Il en est de même de la loi du 11 juillet 1978 de programme sur les musées, dont l’article 3 prévoit, au bénéfice du Parlement, des pouvoirs de contrôle spécifiques relatifs au musée d’Orsay.

Le deuxième motif de retrait d’une loi de la liste concerne des lois dont l’abrogation nuirait à l’intelligibilité du droit en vigueur.

Certaines lois comportent en effet des articles qui ont introduit ou modifié des dispositions toujours en vigueur au sein d’un code ou d’une autre loi. Quel effet juridique pourrait avoir l’abrogation d’une disposition introductrice ou modificatrice ? Comment cette abrogation pourrait-elle être interprétée par le public ? Il nous a semblé inutile de créer de la confusion là où cette proposition de loi cherche au contraire à introduire de la lisibilité.

Aussi, la commission des lois a décidé de ne pas abroger les lois ayant introduit ou modifié des dispositions toujours en vigueur afin de garantir l’intelligibilité du droit positif.

Le troisième motif a trait au fait que l’abrogation ne doit pas introduire de risque par ricochet.

Des renvois au sein d’autres textes ont pu être établis par le législateur et il est parfois difficile de mesurer la conséquence de l’abrogation d’une disposition à laquelle un autre article fait référence.

Aussi, afin d’évaluer les problèmes de coordination que pourraient induire les abrogations proposées, nos travaux ont porté sur la recherche de ces renvois. Lorsque les renvois détectés se sont révélés caducs ou sans risque, nous avons accepté sans difficulté l’abrogation proposée. À l’inverse, lorsque le problème de coordination soulevé s’est montré complexe ou incertain, il est apparu prudent de maintenir en vigueur la loi en cause.

Enfin, des motifs plus ponctuels ont conduit la commission des lois à ne pas accepter l’abrogation de certaines lois.

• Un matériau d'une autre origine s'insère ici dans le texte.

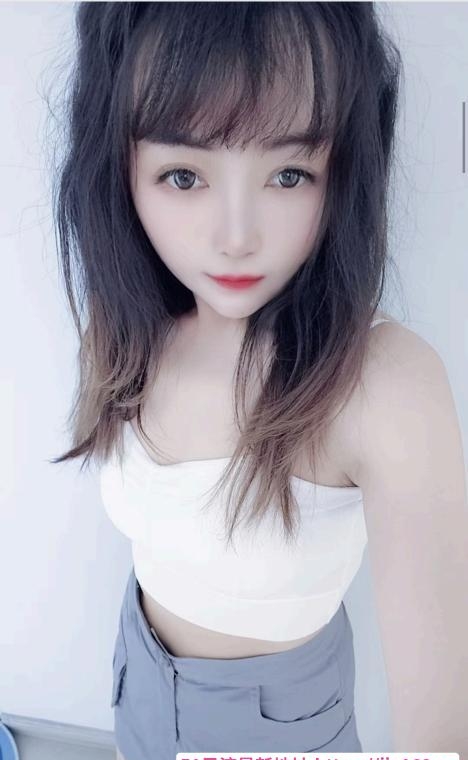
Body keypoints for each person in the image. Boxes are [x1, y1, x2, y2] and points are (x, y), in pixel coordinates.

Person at [49, 3, 468, 759]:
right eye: (184, 176)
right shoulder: (129, 328)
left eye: (288, 174)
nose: (236, 235)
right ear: (119, 169)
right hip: (136, 675)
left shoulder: (381, 385)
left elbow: (442, 737)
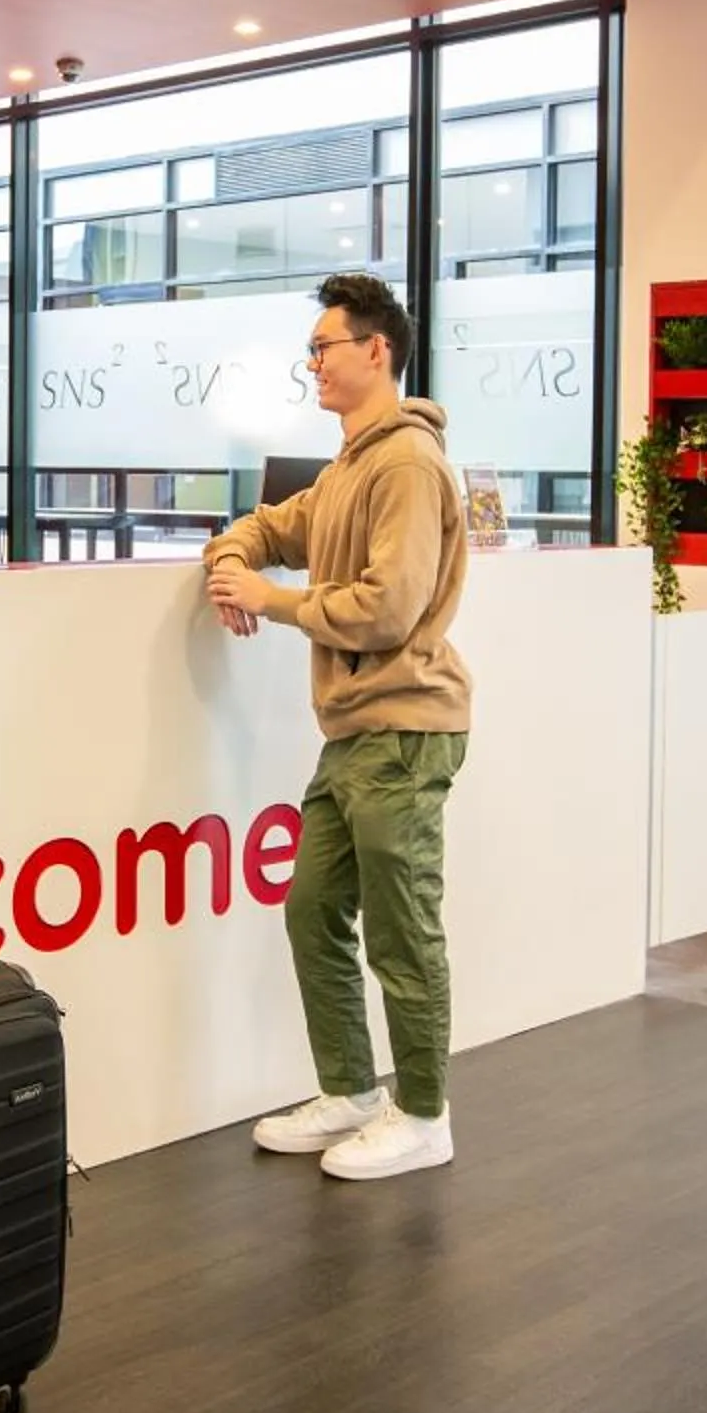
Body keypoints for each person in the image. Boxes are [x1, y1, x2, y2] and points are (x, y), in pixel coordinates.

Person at [203, 272, 473, 1182]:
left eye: (323, 347)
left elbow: (387, 609)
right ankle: (352, 1091)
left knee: (402, 929)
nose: (313, 364)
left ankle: (424, 1113)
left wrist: (271, 601)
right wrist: (231, 562)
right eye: (312, 350)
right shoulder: (349, 467)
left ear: (376, 349)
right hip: (356, 732)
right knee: (313, 908)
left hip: (405, 727)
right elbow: (269, 528)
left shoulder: (406, 465)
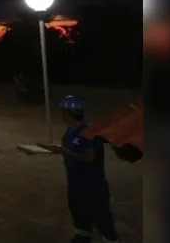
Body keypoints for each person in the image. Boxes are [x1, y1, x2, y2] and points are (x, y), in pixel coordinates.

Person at [41, 95, 120, 243]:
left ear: (68, 113)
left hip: (92, 187)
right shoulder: (71, 131)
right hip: (76, 185)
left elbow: (89, 157)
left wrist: (63, 151)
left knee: (103, 222)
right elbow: (71, 148)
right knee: (80, 221)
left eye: (63, 111)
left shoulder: (90, 132)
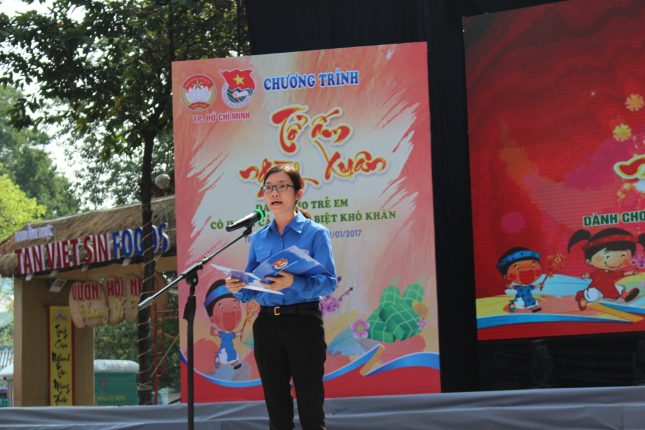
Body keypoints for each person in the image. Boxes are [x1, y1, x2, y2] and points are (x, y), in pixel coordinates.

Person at [226, 164, 337, 430]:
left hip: (304, 322)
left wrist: (294, 282)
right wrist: (239, 287)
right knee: (277, 408)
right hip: (267, 325)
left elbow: (329, 282)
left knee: (310, 406)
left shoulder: (315, 233)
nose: (274, 193)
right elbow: (253, 285)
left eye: (282, 186)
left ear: (298, 193)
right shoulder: (259, 239)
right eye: (269, 188)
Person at [568, 227, 643, 310]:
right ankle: (583, 298)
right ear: (589, 261)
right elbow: (590, 275)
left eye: (623, 255)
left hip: (610, 288)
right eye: (608, 256)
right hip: (598, 288)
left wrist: (631, 273)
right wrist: (586, 275)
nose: (616, 261)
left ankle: (625, 294)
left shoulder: (612, 273)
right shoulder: (598, 274)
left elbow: (621, 274)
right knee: (594, 295)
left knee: (619, 288)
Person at [496, 246, 544, 313]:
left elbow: (533, 287)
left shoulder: (528, 286)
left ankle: (534, 307)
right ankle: (532, 308)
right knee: (526, 301)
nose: (527, 271)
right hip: (521, 299)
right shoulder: (518, 287)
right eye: (517, 268)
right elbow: (513, 287)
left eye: (533, 266)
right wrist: (510, 286)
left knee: (531, 300)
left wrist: (539, 285)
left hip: (529, 297)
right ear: (506, 277)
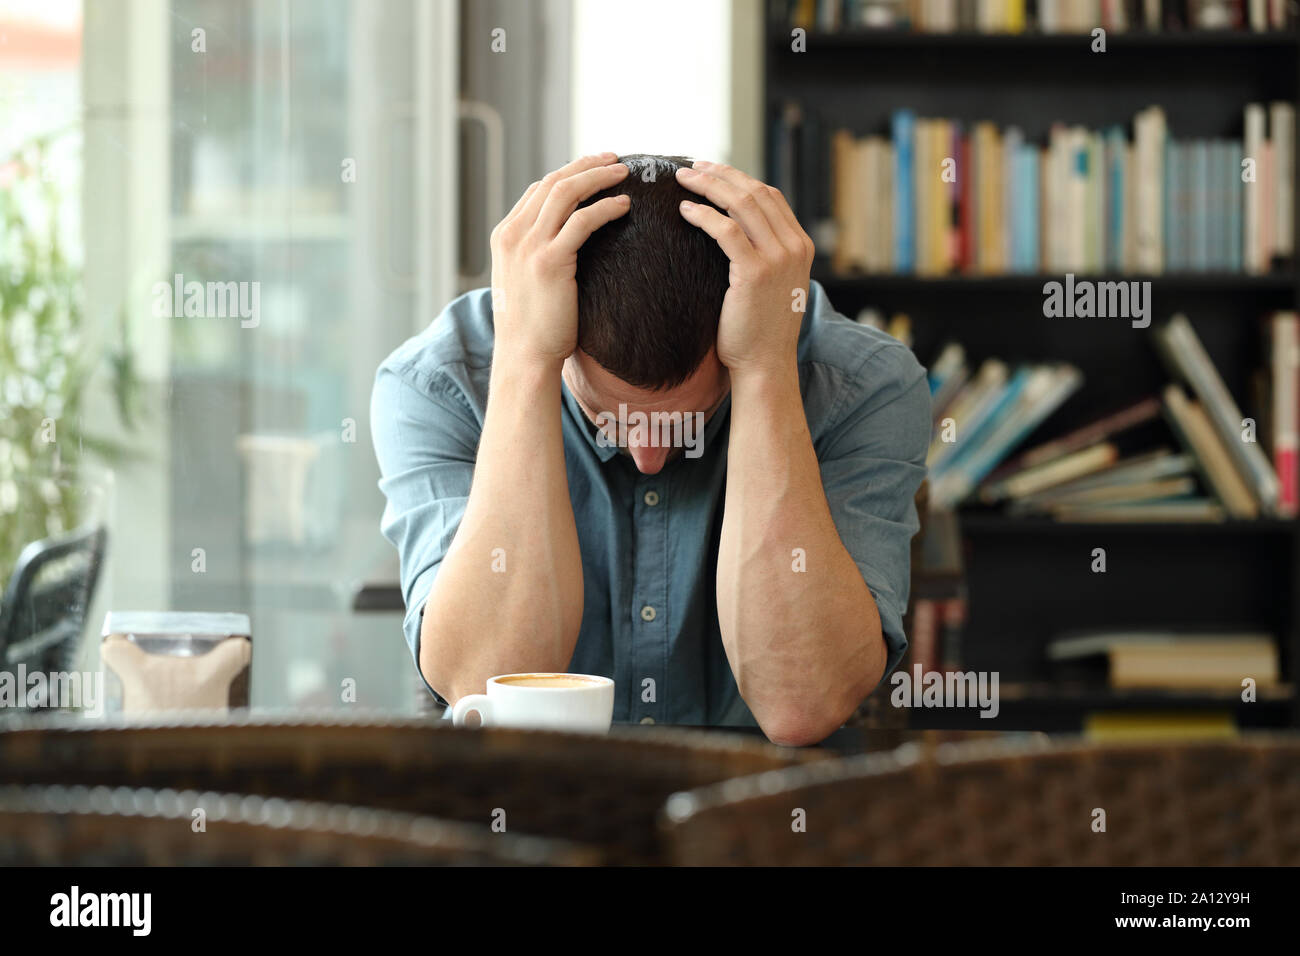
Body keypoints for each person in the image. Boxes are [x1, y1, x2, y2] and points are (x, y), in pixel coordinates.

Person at [371, 153, 930, 745]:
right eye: (607, 418)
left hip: (767, 812)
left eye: (689, 419)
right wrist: (526, 362)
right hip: (525, 810)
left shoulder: (862, 384)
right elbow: (485, 687)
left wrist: (764, 368)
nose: (648, 458)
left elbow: (803, 705)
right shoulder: (437, 384)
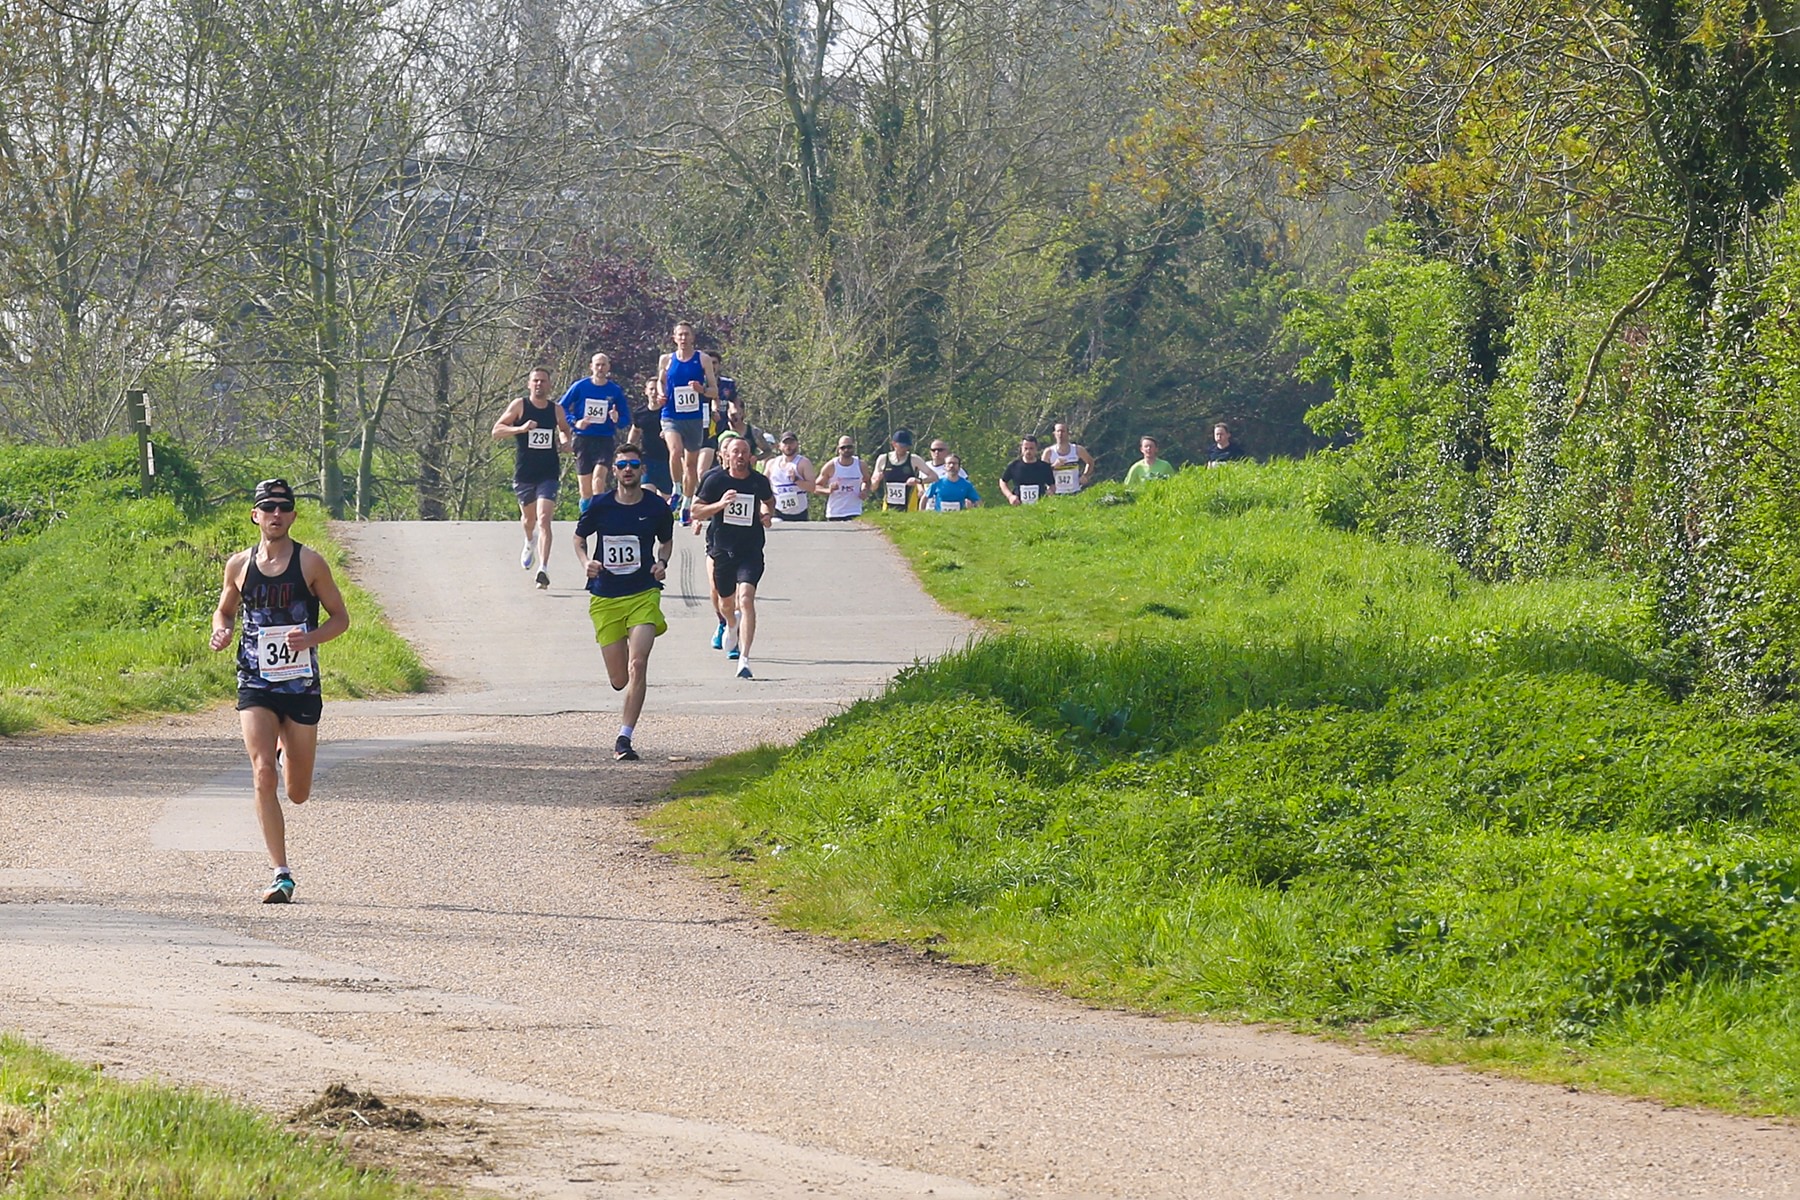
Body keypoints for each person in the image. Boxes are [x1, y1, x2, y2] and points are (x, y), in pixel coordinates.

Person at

Ainsi, certains textes ayant une valeur symbolique ont été conservés. C’est notamment le cas de la loi du 20 mars 1948 permettant aux femmes l’accession à diverses professions d’auxiliaires de justice ou encore de la loi du 3 juillet 1971, qui a permis la libre installation des médecins.

Pour d’autres lois contenant des dispositions qui sont aujourd’hui de niveau organique, il conviendra d’envisager un autre support législatif. C’est le cas pour la loi du 11 avril 1946 ayant pour objet de permettre aux femmes d’accéder à la magistrature.

Enfin, le Conseil d’État a souligné que le législateur national n’était plus compétent pour modifier certaines dispositions applicables outre-mer et qu’il devait en conséquence renoncer à abroger les lois dans lesquelles elles sont inscrites.

Ainsi, la commission des lois a supprimé 49 lois de la liste des abrogations proposées. En revanche, elle a complété l’abrogation de la loi du 30 mai 1972 relative au contentieux des dommages de guerre par celle de la loi du 9 avril 1952 portant modification des articles 48 à 58, 60 et 61 de la loi du 28 octobre 1946 sur les dommages de guerre.

Madame la ministre, je souhaite une nouvelle fois souligner la qualité de notre collaboration avec les agents de vos services et avec ceux de la direction des affaires juridiques de Bercy. Dans un laps de temps très contraint, nos administrateurs respectifs ont réalisé un travail à la fois très vaste et particulièrement méticuleux ; je tiens à les en remercier.

En conclusion de mon propos, je remercie également Vincent Delahaye de son implication au sein de cette mission de simplification législative pour faire la chasse aux fossiles législatifs, mais aussi de la compréhension bienveillante dont il a fait preuve à l’égard de notre méthode de travail prudente, qui permet in fine de conserver 70 % des abrogations initialement prévues.